<<<<

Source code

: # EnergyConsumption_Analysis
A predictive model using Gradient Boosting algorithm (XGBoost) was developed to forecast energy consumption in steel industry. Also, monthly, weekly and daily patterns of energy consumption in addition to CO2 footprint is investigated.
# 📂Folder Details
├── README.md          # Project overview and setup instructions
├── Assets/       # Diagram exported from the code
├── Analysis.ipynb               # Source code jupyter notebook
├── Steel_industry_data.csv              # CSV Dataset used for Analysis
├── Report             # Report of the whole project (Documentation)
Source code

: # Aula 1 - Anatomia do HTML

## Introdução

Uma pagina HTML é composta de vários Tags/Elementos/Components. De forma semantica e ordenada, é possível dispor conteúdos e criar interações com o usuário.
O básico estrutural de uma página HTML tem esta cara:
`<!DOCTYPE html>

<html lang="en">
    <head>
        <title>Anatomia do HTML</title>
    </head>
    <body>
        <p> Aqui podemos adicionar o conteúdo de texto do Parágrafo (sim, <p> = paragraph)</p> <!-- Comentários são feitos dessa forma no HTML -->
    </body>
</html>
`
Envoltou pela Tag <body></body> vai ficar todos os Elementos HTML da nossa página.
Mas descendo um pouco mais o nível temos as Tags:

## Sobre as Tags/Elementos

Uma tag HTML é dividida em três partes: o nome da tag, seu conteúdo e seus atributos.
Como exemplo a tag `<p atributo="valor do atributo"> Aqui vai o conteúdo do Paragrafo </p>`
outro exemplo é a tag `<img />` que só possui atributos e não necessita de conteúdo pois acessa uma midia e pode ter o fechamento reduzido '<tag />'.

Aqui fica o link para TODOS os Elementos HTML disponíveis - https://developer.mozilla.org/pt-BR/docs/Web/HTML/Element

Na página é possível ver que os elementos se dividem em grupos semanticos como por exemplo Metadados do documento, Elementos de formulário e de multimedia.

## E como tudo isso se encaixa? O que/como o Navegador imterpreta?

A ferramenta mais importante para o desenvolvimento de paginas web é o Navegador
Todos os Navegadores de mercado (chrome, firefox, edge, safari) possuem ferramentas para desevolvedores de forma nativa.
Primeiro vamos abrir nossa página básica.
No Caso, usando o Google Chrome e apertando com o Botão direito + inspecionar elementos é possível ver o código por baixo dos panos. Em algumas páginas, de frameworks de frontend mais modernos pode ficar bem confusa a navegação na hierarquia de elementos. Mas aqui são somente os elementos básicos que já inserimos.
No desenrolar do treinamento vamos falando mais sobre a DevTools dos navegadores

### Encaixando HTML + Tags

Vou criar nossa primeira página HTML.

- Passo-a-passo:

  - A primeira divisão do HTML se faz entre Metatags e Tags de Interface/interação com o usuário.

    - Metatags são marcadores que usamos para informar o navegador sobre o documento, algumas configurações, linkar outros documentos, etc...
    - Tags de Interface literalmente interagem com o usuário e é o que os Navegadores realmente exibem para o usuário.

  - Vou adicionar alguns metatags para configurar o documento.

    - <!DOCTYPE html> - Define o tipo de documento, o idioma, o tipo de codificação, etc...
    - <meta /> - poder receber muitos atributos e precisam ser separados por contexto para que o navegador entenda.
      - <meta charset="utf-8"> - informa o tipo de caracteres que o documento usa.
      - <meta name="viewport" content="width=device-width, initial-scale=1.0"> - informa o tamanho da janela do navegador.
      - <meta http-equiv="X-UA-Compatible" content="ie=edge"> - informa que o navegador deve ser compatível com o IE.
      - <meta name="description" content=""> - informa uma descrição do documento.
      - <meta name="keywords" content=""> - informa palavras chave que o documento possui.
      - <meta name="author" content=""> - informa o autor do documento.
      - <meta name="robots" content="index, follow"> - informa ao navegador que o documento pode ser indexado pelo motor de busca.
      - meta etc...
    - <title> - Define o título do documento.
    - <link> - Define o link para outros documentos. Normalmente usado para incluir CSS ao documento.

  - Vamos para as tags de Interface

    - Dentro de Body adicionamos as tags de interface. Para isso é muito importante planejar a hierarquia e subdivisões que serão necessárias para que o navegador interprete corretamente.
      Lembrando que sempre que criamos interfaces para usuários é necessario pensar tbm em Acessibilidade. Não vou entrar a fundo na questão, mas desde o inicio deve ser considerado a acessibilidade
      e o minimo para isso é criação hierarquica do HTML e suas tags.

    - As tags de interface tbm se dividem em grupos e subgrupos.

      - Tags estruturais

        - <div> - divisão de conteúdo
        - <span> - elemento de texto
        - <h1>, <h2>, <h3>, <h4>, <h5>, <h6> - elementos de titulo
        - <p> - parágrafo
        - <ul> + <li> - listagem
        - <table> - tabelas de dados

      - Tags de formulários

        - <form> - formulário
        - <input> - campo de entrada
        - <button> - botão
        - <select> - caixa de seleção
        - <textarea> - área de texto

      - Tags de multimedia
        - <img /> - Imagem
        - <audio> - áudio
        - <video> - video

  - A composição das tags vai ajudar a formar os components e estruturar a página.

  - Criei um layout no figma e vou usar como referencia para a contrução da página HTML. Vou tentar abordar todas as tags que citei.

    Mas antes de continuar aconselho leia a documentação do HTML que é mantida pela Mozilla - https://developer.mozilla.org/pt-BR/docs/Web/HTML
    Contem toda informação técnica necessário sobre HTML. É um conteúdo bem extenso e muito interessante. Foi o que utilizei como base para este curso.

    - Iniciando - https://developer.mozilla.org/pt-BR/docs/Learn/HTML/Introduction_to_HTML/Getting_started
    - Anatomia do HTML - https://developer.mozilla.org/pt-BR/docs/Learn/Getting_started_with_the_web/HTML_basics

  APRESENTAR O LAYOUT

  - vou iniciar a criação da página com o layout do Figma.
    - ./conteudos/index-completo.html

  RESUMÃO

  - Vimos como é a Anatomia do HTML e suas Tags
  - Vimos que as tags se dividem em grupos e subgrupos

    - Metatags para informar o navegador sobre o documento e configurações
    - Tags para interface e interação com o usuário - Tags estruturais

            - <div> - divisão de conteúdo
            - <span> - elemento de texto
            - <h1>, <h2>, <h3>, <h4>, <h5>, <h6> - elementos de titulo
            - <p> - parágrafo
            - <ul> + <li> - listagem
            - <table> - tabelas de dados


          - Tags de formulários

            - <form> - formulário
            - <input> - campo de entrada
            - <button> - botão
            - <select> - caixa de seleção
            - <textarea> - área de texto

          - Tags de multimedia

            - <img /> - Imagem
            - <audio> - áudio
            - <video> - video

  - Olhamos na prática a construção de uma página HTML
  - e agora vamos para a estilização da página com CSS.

>>>>

## What is needed
Pull each line holding "textarea" out of the listing.

## Written solution
        - <textarea> - área de texto
            - <textarea> - área de texto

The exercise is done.